= Exercise inputs =

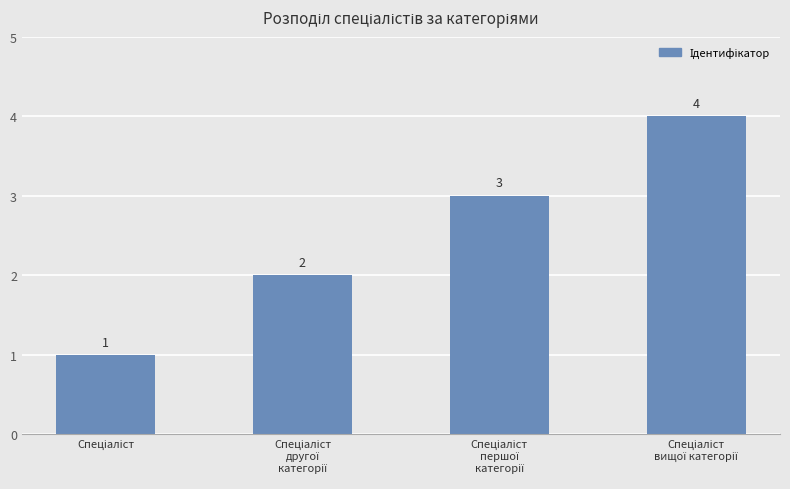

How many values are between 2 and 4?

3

...

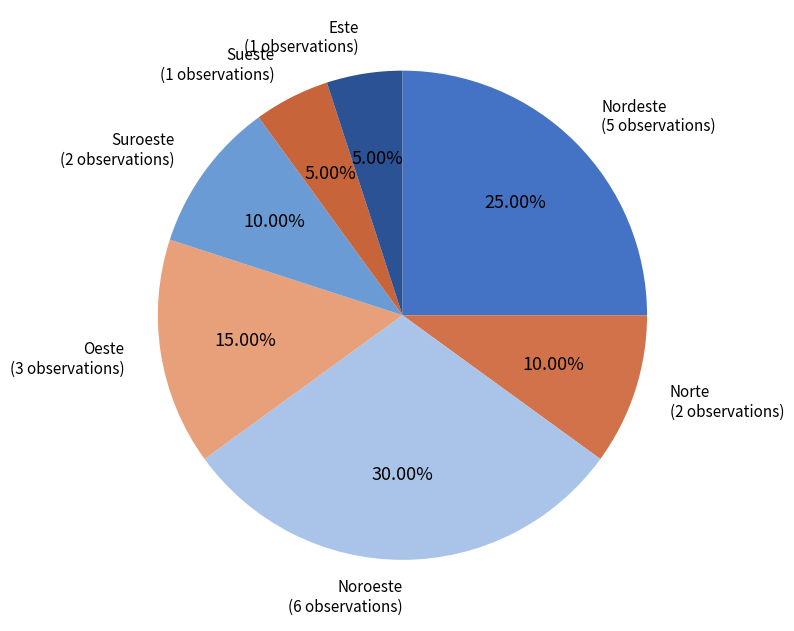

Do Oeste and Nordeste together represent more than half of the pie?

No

---

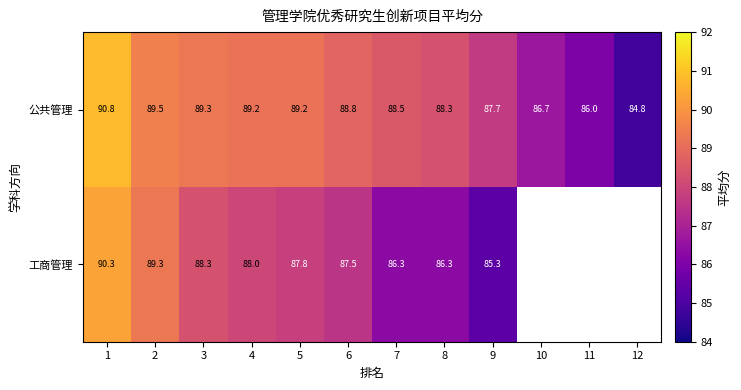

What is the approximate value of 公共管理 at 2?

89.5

= Exercise instructions =
Collect every line of the listing above that contains the word "more".

= Solved exercise =
Do Oeste and Nordeste together represent more than half of the pie?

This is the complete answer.